7.1 The Contract and the rights granted under these Terms and Conditions may not be assigned by either party to any other person or organisation without the prior written consent of the other party, which consent shall not unreasonably be withheld. For the avoidance of doubt, the Customer shall have no right to sub-licence any of its rights granted hereunder. If rights in all or any part of the Service are assigned to another publisher/supplier, McGrigor Group shall obtain written undertakings to ensure that the terms and conditions of these Terms and Conditions are maintained.
7.2 Variations to these Terms and Conditions are only valid and binding if they are recorded in writing and signed by both parties, except that it is agreed that the terms of this Agreement shall in all cases take precedence and override those contained in any purchase order(s) relating to this Agreement, whether issued by Customer prior to, contemporaneously or subsequent to the signing of the Order Form, even where the purchase order is signed by Supplier.
7.3 Any notices to be served on either of the parties by the other shall unless otherwise specified herein be sent by prepaid recorded delivery or registered post to the McGrigor Group’s address as set out in these Terms and Conditions and that identified on the Order Form in the case of the Customer, or to such other address as notified by either party to the other as its address for the service of notices, and all such notices sent by email or facsimile shall be deemed received upon proof of confirmation of receipt, and if mailed shall be deemed to have been received within two (2) days of posting.
7.4 Neither party shall be liable in any way for failure or delay in performing its obligations under these Terms and Conditions if the failure or delay is due to causes outside the reasonable control of the party in default.
7.5 The failure of any party to enforce any provision on any one occasion shall not affect its right to enforce another provision or the same provision on another occasion.
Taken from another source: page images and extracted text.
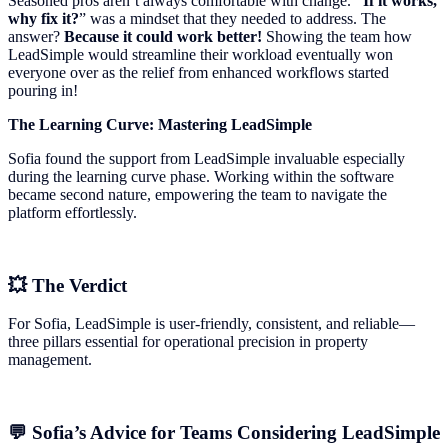
Seasoned pros aren’t always comfortable with change.
“If it works,
why fix it?
” was a mindset that they needed to address. The
answer?
Because it could work better!
Showing the team how
LeadSimple would streamline their workload eventually won
everyone over as the relief from enhanced workflows started
pouring in!
The Learning Curve: Mastering LeadSimple
Sofia found the support from LeadSimple invaluable especially
during the learning curve phase. Working within the software
became second nature, empowering the team to navigate the
platform effortlessly.
💥 The Verdict
For Sofia, LeadSimple is user-friendly, consistent, and reliable—
three pillars essential for operational precision in property
management.
💬 Sofia’s Advice for Teams Considering LeadSimple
7.6 The Customer`s only remedy in respect of a breach of the terms of this Agreement is in damages.
7.7 In the event that any provision of the Contract is held to be invalid, the remainder of the provisions shall continue in full force and effect. The Contract shall be governed by and construed according to the laws of England and the parties agree to submit to the exclusive jurisdiction of the English Courts.
9 Refund Policy
9.1 Given the nature of our product, we regret that refunds are not available after the sale of the Service or the McGrigor Publications. We advise the Customer to carefully review the prospectus, contents page and table of figures before committing to purchase. Customers are reminded that Authorised Users may only access the Service using a live Internet connection. The McGrigor Publications are neither shareable nor printable
10.1 In the event that the Authorised User breaches any part of the contract McGrigor Group reserves the right to revoke access to the Service without any obligation to reimburse the original purchase.